Data Management
Glider data management is a complex endeavor. Gliders contain many moving parts, and can collect over a terabyte of data in a single deployment. This page outlines the ESD glider data management efforts, including directory structures and storage locations for different types of data.
This page provides the in-the-weeds data management details, which will likely only be relevant for ESD glider lab members. Users looking for more general information about glider data products should go to the data type pages (links todo).
Quick Links
Google Drive:
Google Cloud Storage (GCS) buckets:
- Deployments
- Acoustics
- Raw imagery
- Pre-processed imagery (Images pre-processed by Randy’s code)

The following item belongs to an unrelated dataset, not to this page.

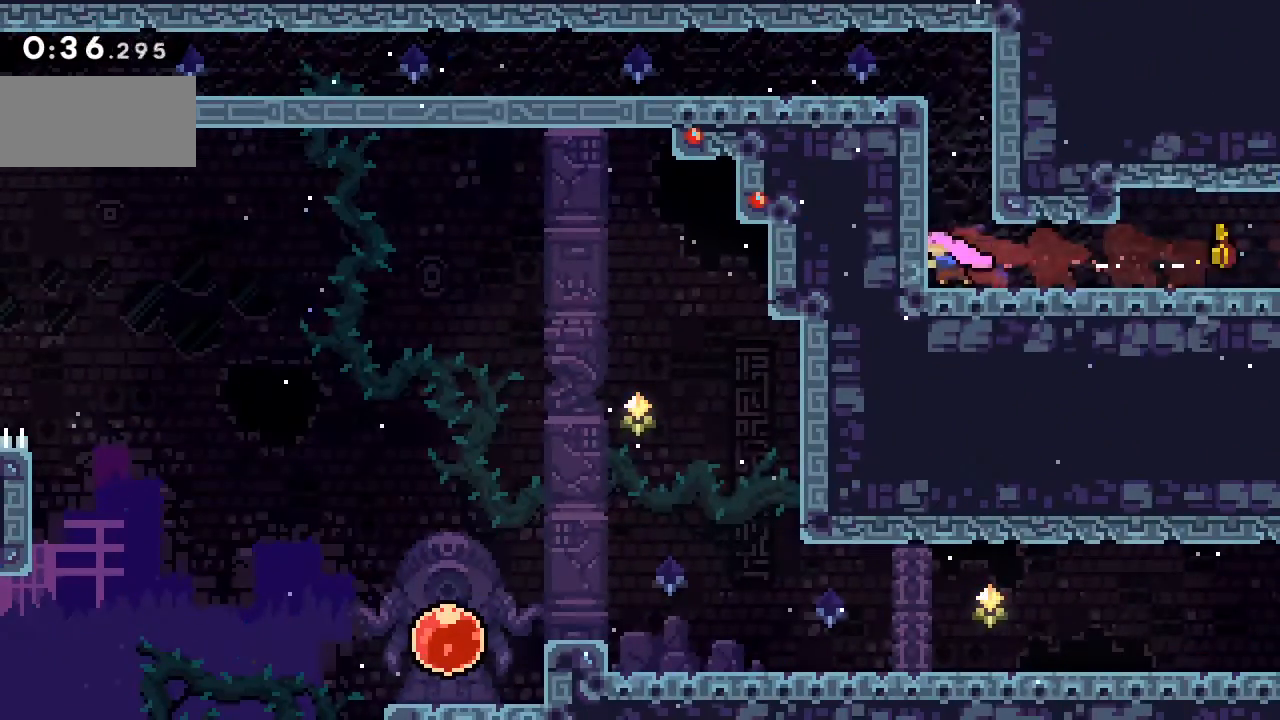
{"keys": ["left"], "events": [[150, "x", "up"], [183, "left", "down"], [467, "up", "up"]]}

- In progress: a Shiny app or some other tool for users to use to get to GCS bucket URL for a particular piece of data
Glider & Mooring Database
- Database access and use (NOAA only)
Data Management Plan
This section replaces the AMLR Glider Data Management Plan Google doc. It describes what files go where, as well as required directory structures.
Glider & Mooring Database
The glider and mooring database is a SQL Server database, hosted on the internal SWFSC network. This database exists to track all of the glider/instrument (and mooring) parts and builds. Each glider deployment is represented as a build, and each build includes links to all of the different parts that were on that glider for the deployment. The rest of this section provides high-level guidance for how to use the Glider & Mooring Database; see this document for more details, including database access instructions for both database users and managers.
Devices
For this database, ‘device’ means any piece of glider, instrument, mooring, etc, that needs to be tracked. Devices can be created by clicking the ‘Devices’ button from the database home page, and then using the form that pops up. Note that any new device types must be added using the ‘Device Types’ form.
All new devices should be added to the database as soon as they arrive at the SWFSC. Created devices can then be added to a glider build, to track which devices were part of which deployments.
Note: Currently there is no way to track software versions of a ‘device’ in the database. Some of this info is tracked via the Fleet Status page (NOAA internal only), but it should be formally added to the database as time permits.
Gliders
A glider build functionally allows ESD to create a collection of devices and files, which they can then associate with a deployment. A deployment build tracks the glider software version, deployment start date and end date, and the number of profiles (yos) performed during the deployment. Glider builds should be created 1) when a glider is first acquired, 2) before a glider is deployed, and 3) when a relatively whole glider is sent in for service. Again, see the database Google doc for more details.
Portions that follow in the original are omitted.